Following those Olympics, Antonio Carbajal moved on to the España club in Mexico where he stayed for another two seasons, and forced his way again into the national team for the World Cup finals in Brazil. His full international debut came in the opening match against the host nation, where Mexico lost 4-0 although Carbajal could not be blamed for the loss. He played in all of Mexico’s group games, and following the tournament signed for León.
In 1952 Antonio Carbajal won his first major honour as León took the Mexican League title, and he also appeared in the first Panamerican Championship. He appeared in his second World Cup in Switzerland in 1954, playing just one match, and in 1956 added a second league title with León. He would win no more major honours in domestic football but remained with León for the rest of his playing career, staying in the national team until the age of 37.
Antonio Carbajal appeared in his third World Cup in Sweden in 1958 and his fourth in Chile four years later, a tournament which appeared to have brought his World Cup career to an end. However, he was surprisingly called out of semi-retirement to join the squad for an unprecedented fifth finals in the 1966 tournament in England.

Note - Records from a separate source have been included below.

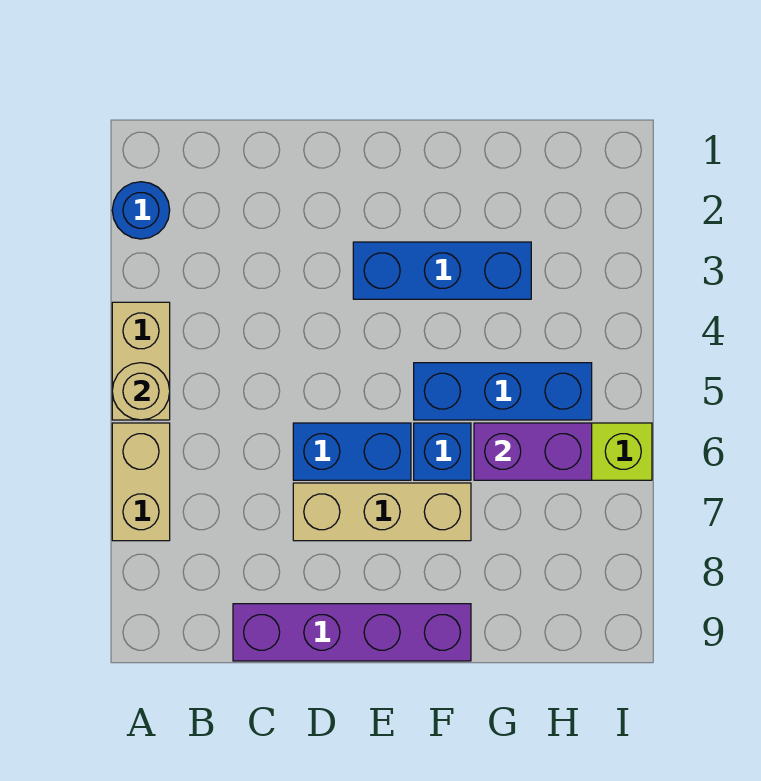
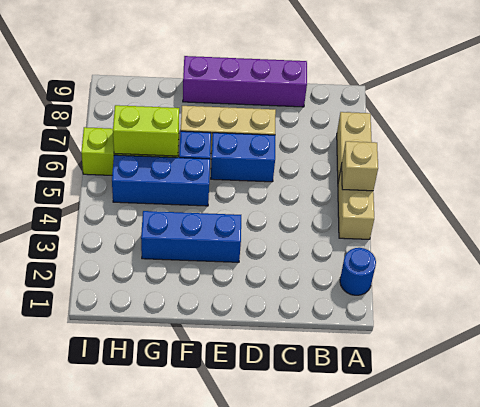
tan round brick A5 level 2 -> tan brick A5 level 2
purple brick G6:H6 level 2 -> lime brick G6:H6 level 2

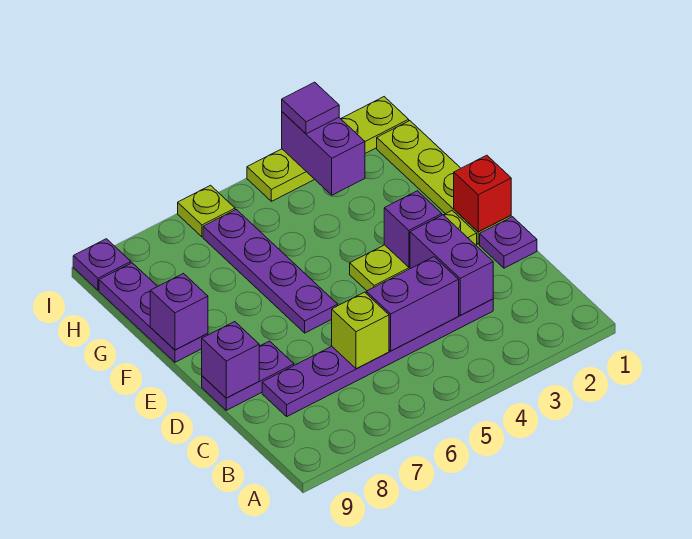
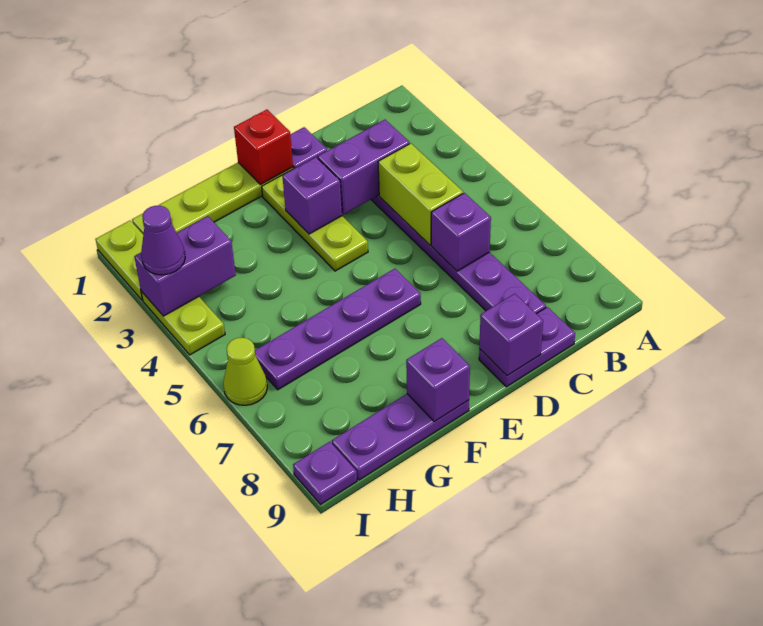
purple brick C4:C5 level 2 -> lime brick C4:C5 level 2
lime brick C6 level 2 -> purple brick C6 level 2
purple plate D8:D9 level 1 -> purple plate C9:D9 level 1
purple tile I3 level 3 -> purple cone I3 level 3
lime plate I6 level 1 -> lime cone I6 level 1

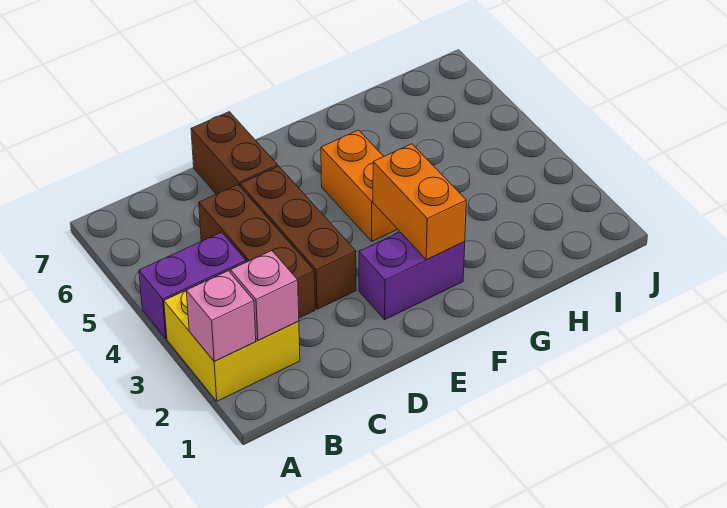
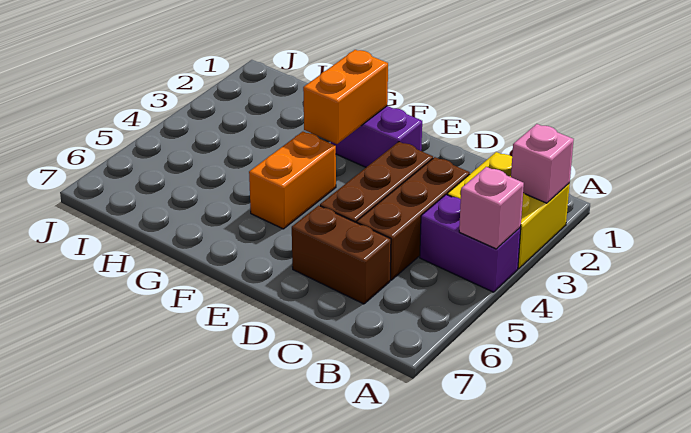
pink brick B2 level 2 -> pink brick A4 level 2
brown brick D6:D7 level 1 -> brown brick C6:D6 level 1

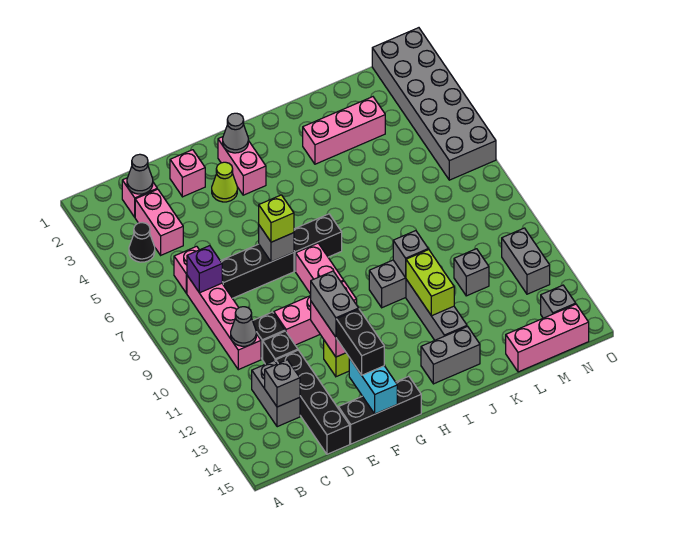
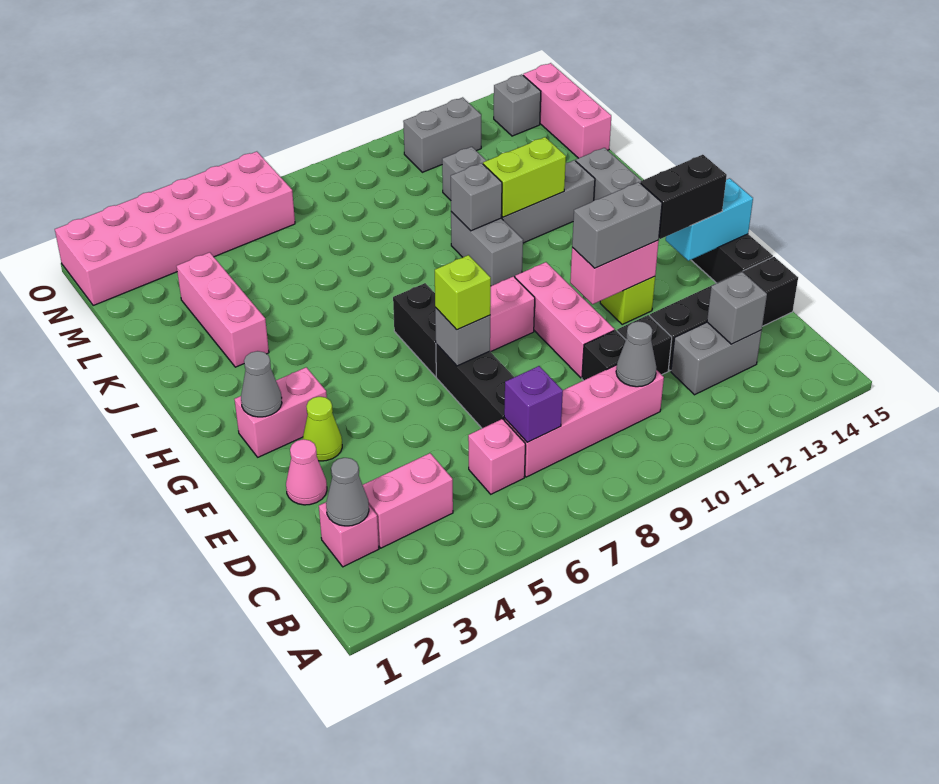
black cone B4 level 1 -> none
pink brick E2 level 1 -> pink cone E2 level 1
grey brick N1:O6 level 1 -> pink brick N1:O6 level 1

He was not first choice, but when Mexico struggled in their first two games he was chosen to play in the last group game against Uruguay, and kept a clean sheet. That match proved to be the end of Carbajal’s playing career, and he remains to this day one of only two players to appear in five World Cups.
His coaching career had started as a player-coach with León, and he stayed in charge of the club after his retirement from playing.
Antonio Carbajal led León to consecutive victories in the Mexican Cup in 1971 and 1972 but failed to win the biggest prize, the league championship. He also coached Atletico Morelia, Unión de Curtidores and Atletas Campesinos before his retirement from the game.